In movies the guy who almost drowned shoots up out of the water and into sunlight like a porpoise, gulping at the air so long denied him, relief writ large on his face.
When Driver first surfaced, six, seven years ago, it had been like that, only in reverse. Sunlight, air, and freedom—his impulse was to dive back in. He wanted the darkness, safety, anonymity. Needed it. Didn’t understand how he could live without it.
He was 26.
Now he was 32, sitting at a table on the deck of around to the side, away from the street.
“They first set this place down,” Felix was telling him, “it was an in-your-face beachhouse. Sand every which way you looked. Kinda didn’t take in as to how the hood’s full of stray cats? Cats loved it, brought them in from miles around. Biggest sandbox ever, you know? Reassessments were made at the corporate level.” Hands still on the table, Felix leaned back, sleeves pulling to show the lower edge of tattoos gone colorless. No hearts, anchors, women or women’s names here. Knives. A flame or two. A wolf. “Long time back. And you know how few things go the distance around here. The food’s crap, but it’s dependable.”

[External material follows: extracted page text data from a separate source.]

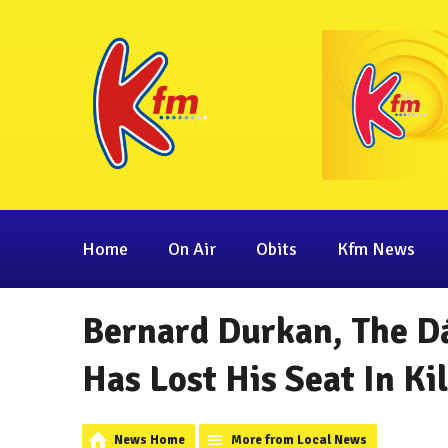
Home
On Air
Obits
Kfm News
Bernard Durkan, The Dá
Has Lost His Seat In Ki
News Home
More from Local News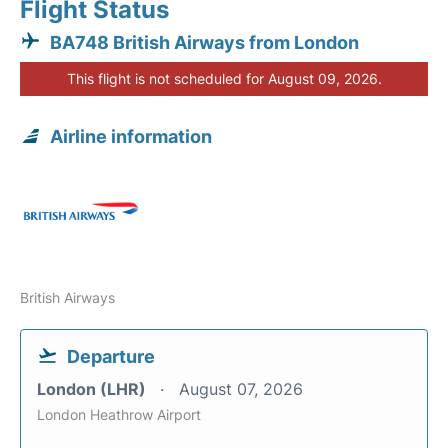
Flight Status
BA748 British Airways from London
This flight is not scheduled for August 09, 2026.
Airline information
British Airways
Departure
London (LHR)
August 07, 2026
London Heathrow Airport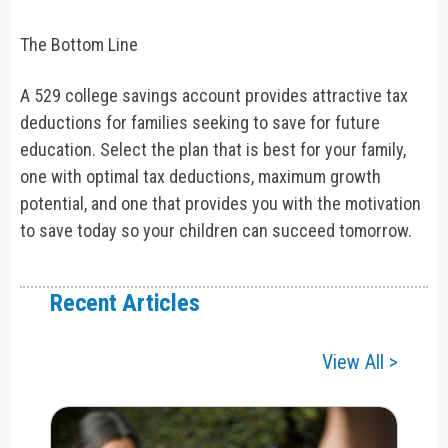
The Bottom Line
A 529 college savings account provides attractive tax
deductions for families seeking to save for future
education. Select the plan that is best for your family,
one with optimal tax deductions, maximum growth
potential, and one that provides you with the motivation
to save today so your children can succeed tomorrow.
Recent Articles
View All >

Driver didn’t know that much about Felix, about his background anyway. Knew he’d been in Desert Storm, a Ranger he figured, from what little Felix said. And sometime before that, a gangbanger back in good old east L.A. Some kind of bodyguard or enforcer. A lifetime of walking through doors into new lives. They’d met on a job, where it seemed Felix was along mostly to look out for one of the other guys. That’s how Desert Storm came up; Felix and his boy had been in it together. Rule is, once the job’s over, you’re strangers. But something had clicked. Driver and Felix stayed in touch.
And who better to hang with when you went to ground? One way or another, Felix had been off the screen all his life.
“Appreciate your help,” Driver said. The coffee tasted faintly of the fish tacos that were HP’s specialty.
Felix’s eyes followed a pair of women being seated by the front railing. Mother and daughter? Twenty, thirty years apart, dressed alike. Same body language, same legs.
“Anything else we need to do?”
“Like?”
“Oh, like persuade whoever’s on your trail what a bad idea that could turn out to be.”
“These aren’t the kind of people you step up and talk to.”
“I wasn’t planning on a conversation.”
“You wouldn’t be. But there’s no need. I’ve gone invisible. They can’t see me. It’s over.”
“Invisible, huh? That’s why we’re sitting back here by the dumpster and you came in with a hat sitting halfway down your nose.” He sipped his own coffee, made a face. “Doesn’t smell near as bad as it tastes. That is one cool hat, though.”
The older of the women smiled at Felix. Highland Park, upper East Side, Scottsdale kind of woman. Money, class, privilege. Yet here she was smiling over at this middle-aged hardass with worn-out tats and bad hair. Something about Felix did that to people.
The younger woman glanced over to see what her companion was looking at. Then she smiled too.